2018-11-03 Thread Maxim Gekk (JIRA)


[ 
https://issues.apache.org/jira/browse/SPARK-25890?page=com.atlassian.jira.plugin.system.issuetabpanels:comment-tabpanel=16674112#comment-16674112
 ] 

Maxim Gekk commented on SPARK-25890:


I haven't reproduced the issue on the master branch.

> Null rows are ignored with Ctrl-A as a delimiter when reading a CSV file.
> -
>
> Key: SPARK-25890
> URL: https://issues.apache.org/jira/browse/SPARK-25890
> Project: Spark
>  Issue Type: Bug
>  Components: Spark Shell, SQL
>Affects Versions: 2.3.2
>Reporter: Lakshminarayan Kamath
>Priority: Major
>
> Reading a Ctrl-A delimited CSV file ignores rows with all null values. 
> However a comma delimited CSV file doesn't.
> *Reproduction in spark-shell:*
> import org.apache.spark.sql._
>  import org.apache.spark.sql.types._
> val l = List(List(1, 2), List(null,null), List(2,3))
>  val datasetSchema = StructType(List(StructField("colA", IntegerType, true), 
> StructField("colB", IntegerType, true)))
>  val rdd = sc.parallelize(l).map(item ⇒ Row.fromSeq(item.toSeq))
>  val df = spark.createDataFrame(rdd, datasetSchema)
> df.show()
> |colA|colB|
> |1   |2   |
> |null|null|
> |2   |3   | |
> df.write.option("delimiter", "\u0001").option("header", 
> "true").csv("/ctrl-a-separated.csv")

**Task directions:** Return the passage of the Spark issue thread from "Maxim Gekk commented" up to and including "a CSV file.", copied word for word.

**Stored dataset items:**
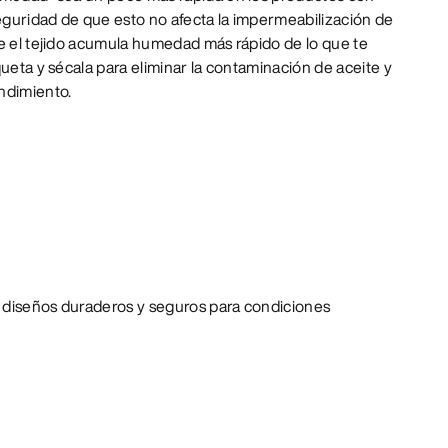
guridad de que esto no afecta la impermeabilización de
ue el tejido acumula humedad más rápido de lo que te
queta y sécala para eliminar la contaminación de aceite y
ndimiento.
 diseños duraderos y seguros para condiciones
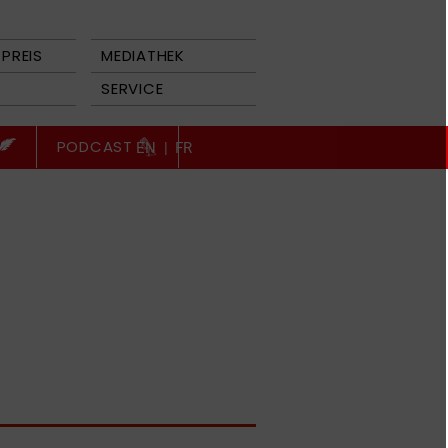
PREIS
MEDIATHEK
SERVICE
PODCAST
EN
|
FR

**Task result:**
Maxim Gekk commented on SPARK-25890:


I haven't reproduced the issue on the master branch.

> Null rows are ignored with Ctrl-A as a delimiter when reading a CSV file.